(Exercise material Opens)

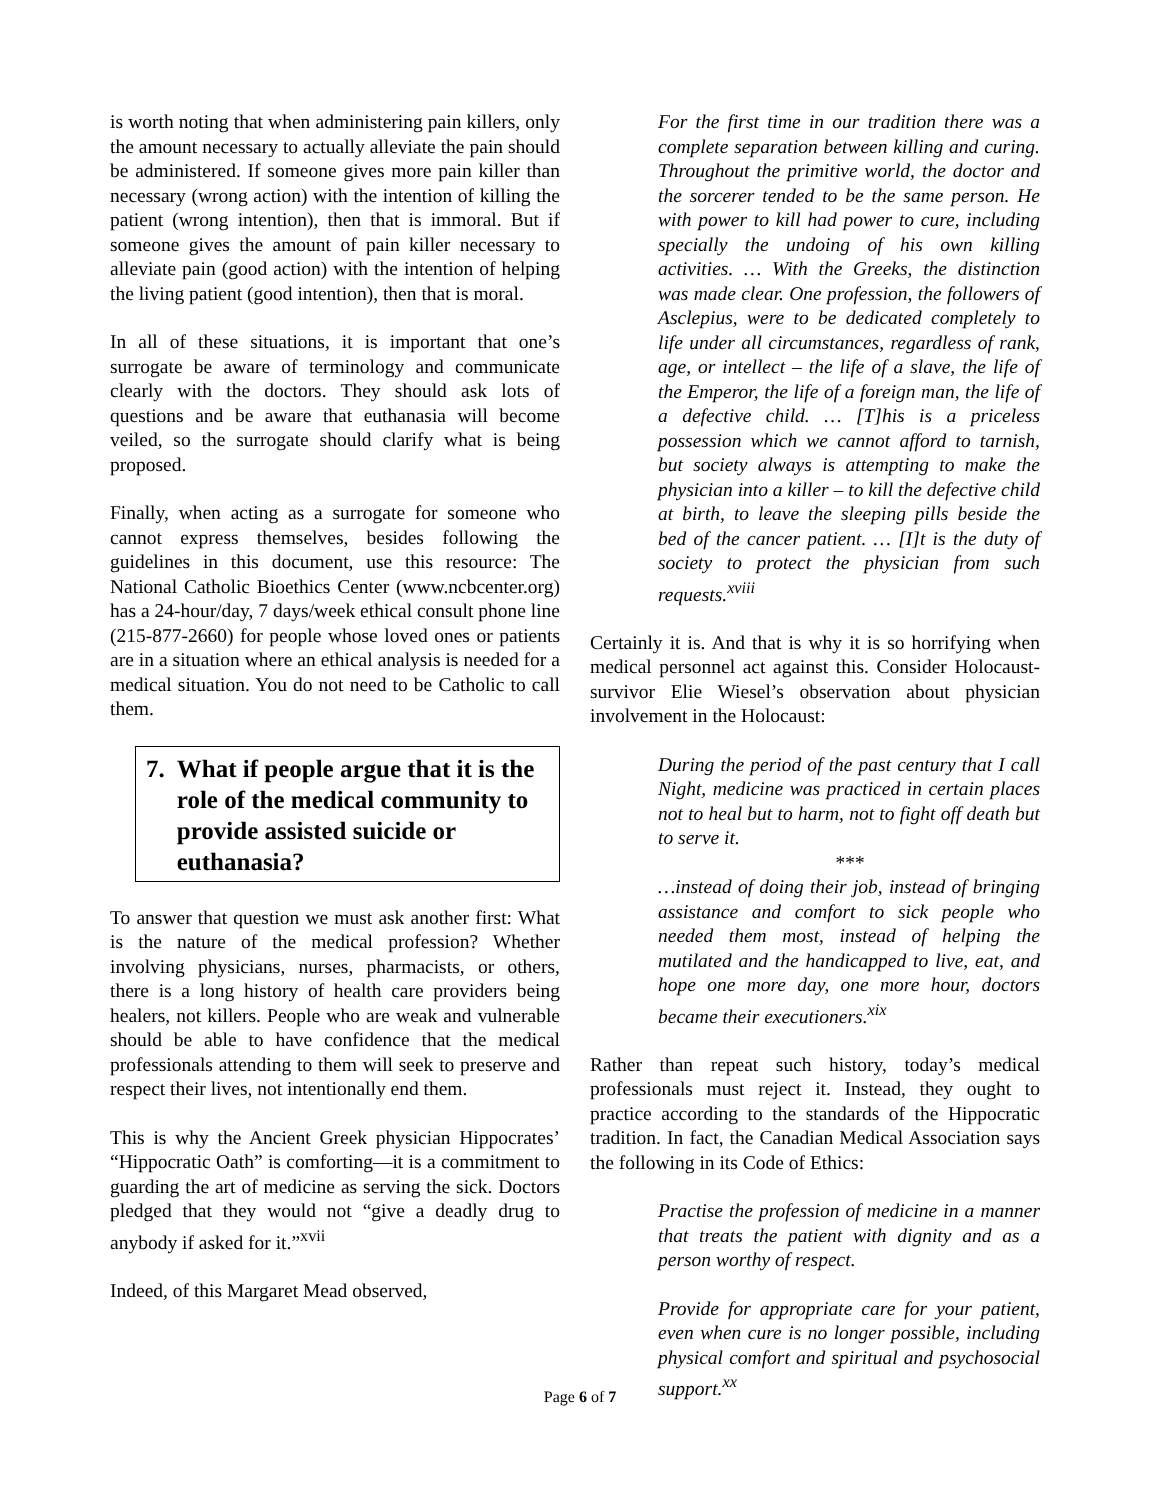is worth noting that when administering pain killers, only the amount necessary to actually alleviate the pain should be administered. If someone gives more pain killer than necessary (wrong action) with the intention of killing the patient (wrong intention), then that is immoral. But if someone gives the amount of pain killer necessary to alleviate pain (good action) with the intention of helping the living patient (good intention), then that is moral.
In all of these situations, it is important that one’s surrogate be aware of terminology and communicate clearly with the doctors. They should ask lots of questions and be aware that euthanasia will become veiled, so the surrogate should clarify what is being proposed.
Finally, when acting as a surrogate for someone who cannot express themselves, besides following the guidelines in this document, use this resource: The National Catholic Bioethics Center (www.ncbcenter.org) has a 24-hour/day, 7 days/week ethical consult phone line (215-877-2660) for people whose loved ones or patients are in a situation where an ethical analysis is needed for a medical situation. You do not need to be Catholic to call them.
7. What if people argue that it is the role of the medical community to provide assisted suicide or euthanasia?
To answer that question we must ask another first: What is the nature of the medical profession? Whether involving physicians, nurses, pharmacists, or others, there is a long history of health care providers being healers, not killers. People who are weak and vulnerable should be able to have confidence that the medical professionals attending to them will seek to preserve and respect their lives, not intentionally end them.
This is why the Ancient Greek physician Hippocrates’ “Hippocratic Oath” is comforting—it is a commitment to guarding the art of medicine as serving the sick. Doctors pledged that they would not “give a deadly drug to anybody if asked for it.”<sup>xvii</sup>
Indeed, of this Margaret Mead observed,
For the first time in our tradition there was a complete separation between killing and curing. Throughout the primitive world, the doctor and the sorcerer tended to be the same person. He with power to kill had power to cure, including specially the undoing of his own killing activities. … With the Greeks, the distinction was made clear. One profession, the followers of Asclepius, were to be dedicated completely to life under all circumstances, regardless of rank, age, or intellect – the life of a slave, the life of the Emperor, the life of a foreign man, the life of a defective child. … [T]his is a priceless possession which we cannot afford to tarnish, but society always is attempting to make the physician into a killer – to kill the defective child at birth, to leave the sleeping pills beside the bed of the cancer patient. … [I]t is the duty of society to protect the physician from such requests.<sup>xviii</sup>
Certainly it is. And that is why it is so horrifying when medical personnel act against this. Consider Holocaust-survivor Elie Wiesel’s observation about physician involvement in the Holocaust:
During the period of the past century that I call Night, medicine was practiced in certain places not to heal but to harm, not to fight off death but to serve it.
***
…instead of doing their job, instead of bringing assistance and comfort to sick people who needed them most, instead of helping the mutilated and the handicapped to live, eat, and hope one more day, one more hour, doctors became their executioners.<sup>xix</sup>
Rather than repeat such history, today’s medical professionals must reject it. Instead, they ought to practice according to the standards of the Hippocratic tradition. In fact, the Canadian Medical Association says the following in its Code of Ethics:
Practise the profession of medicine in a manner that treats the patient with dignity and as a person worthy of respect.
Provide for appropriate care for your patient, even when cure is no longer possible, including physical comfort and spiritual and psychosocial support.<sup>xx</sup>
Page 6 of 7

(Exercise material Closes)

** How to complete this task **
Could you write out every record exactly, leaving the pictures out?

** Answer section **
is worth noting that when administering pain killers, only the amount necessary to actually alleviate the pain should be administered. If someone gives more pain killer than necessary (wrong action) with the intention of killing the patient (wrong intention), then that is immoral. But if someone gives the amount of pain killer necessary to alleviate pain (good action) with the intention of helping the living patient (good intention), then that is moral.
In all of these situations, it is important that one’s surrogate be aware of terminology and communicate clearly with the doctors. They should ask lots of questions and be aware that euthanasia will become veiled, so the surrogate should clarify what is being proposed.
Finally, when acting as a surrogate for someone who cannot express themselves, besides following the guidelines in this document, use this resource: The National Catholic Bioethics Center (www.ncbcenter.org) has a 24-hour/day, 7 days/week ethical consult phone line (215-877-2660) for people whose loved ones or patients are in a situation where an ethical analysis is needed for a medical situation. You do not need to be Catholic to call them.
7. What if people argue that it is the role of the medical community to provide assisted suicide or euthanasia?
To answer that question we must ask another first: What is the nature of the medical profession? Whether involving physicians, nurses, pharmacists, or others, there is a long history of health care providers being healers, not killers. People who are weak and vulnerable should be able to have confidence that the medical professionals attending to them will seek to preserve and respect their lives, not intentionally end them.
This is why the Ancient Greek physician Hippocrates’ “Hippocratic Oath” is comforting—it is a commitment to guarding the art of medicine as serving the sick. Doctors pledged that they would not “give a deadly drug to anybody if asked for it.”<sup>xvii</sup>
Indeed, of this Margaret Mead observed,
For the first time in our tradition there was a complete separation between killing and curing. Throughout the primitive world, the doctor and the sorcerer tended to be the same person. He with power to kill had power to cure, including specially the undoing of his own killing activities. … With the Greeks, the distinction was made clear. One profession, the followers of Asclepius, were to be dedicated completely to life under all circumstances, regardless of rank, age, or intellect – the life of a slave, the life of the Emperor, the life of a foreign man, the life of a defective child. … [T]his is a priceless possession which we cannot afford to tarnish, but society always is attempting to make the physician into a killer – to kill the defective child at birth, to leave the sleeping pills beside the bed of the cancer patient. … [I]t is the duty of society to protect the physician from such requests.<sup>xviii</sup>
Certainly it is. And that is why it is so horrifying when medical personnel act against this. Consider Holocaust-survivor Elie Wiesel’s observation about physician involvement in the Holocaust:
During the period of the past century that I call Night, medicine was practiced in certain places not to heal but to harm, not to fight off death but to serve it.
***
…instead of doing their job, instead of bringing assistance and comfort to sick people who needed them most, instead of helping the mutilated and the handicapped to live, eat, and hope one more day, one more hour, doctors became their executioners.<sup>xix</sup>
Rather than repeat such history, today’s medical professionals must reject it. Instead, they ought to practice according to the standards of the Hippocratic tradition. In fact, the Canadian Medical Association says the following in its Code of Ethics:
Practise the profession of medicine in a manner that treats the patient with dignity and as a person worthy of respect.
Provide for appropriate care for your patient, even when cure is no longer possible, including physical comfort and spiritual and psychosocial support.<sup>xx</sup>
Page 6 of 7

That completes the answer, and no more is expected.